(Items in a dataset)
■ ■ ■ ■
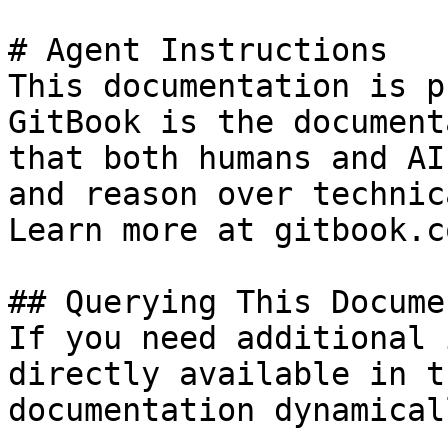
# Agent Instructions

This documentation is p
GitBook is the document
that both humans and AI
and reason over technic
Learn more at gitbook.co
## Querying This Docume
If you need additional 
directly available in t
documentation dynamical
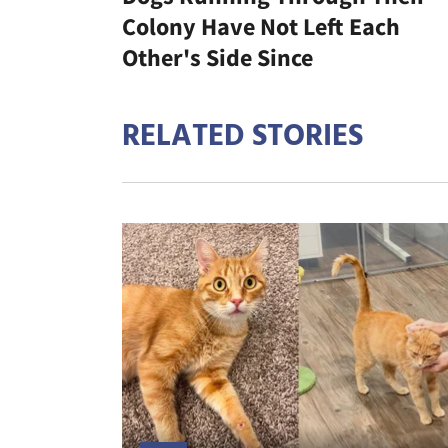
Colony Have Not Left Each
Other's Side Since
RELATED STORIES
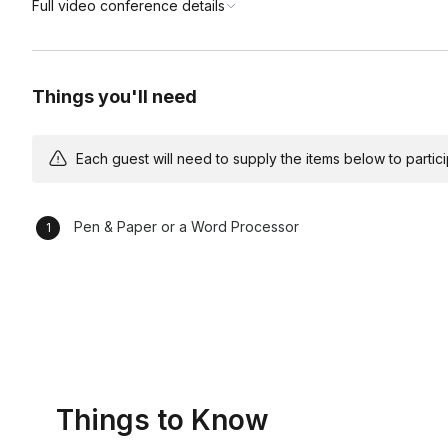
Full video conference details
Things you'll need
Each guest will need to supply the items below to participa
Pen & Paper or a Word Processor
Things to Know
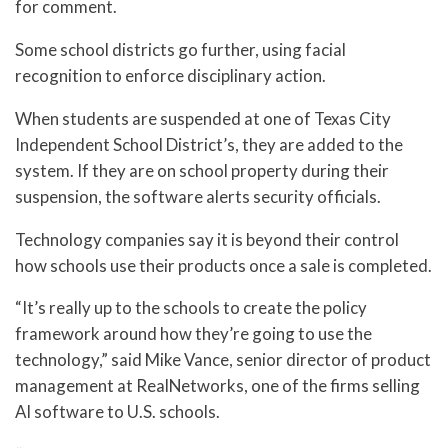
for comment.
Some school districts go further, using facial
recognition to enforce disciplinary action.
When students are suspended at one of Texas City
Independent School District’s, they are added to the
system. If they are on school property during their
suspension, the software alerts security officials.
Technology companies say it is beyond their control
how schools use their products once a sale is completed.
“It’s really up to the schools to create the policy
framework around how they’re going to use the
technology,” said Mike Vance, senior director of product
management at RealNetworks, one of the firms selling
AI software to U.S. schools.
■ ■ ■ ■
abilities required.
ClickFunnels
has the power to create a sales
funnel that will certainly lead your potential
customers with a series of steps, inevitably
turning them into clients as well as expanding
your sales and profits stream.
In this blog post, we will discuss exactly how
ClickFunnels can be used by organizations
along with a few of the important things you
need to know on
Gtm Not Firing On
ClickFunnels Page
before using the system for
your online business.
■ ■ ■ ■
WHAT YOU NEED TO DO:
Please copy the records word for word, starting at the line that contains "This documentation is p" and stopping after the line that contains "Things to Know". Leave the pictures out.

ANSWER FOR THIS EXERCISE:
This documentation is p
GitBook is the document
that both humans and AI
and reason over technic
Learn more at gitbook.co
## Querying This Docume
If you need additional 
directly available in t
documentation dynamical
Colony Have Not Left Each
Other's Side Since
RELATED STORIES
Full video conference details
Things you'll need
Each guest will need to supply the items below to participa
Pen & Paper or a Word Processor
Things to Know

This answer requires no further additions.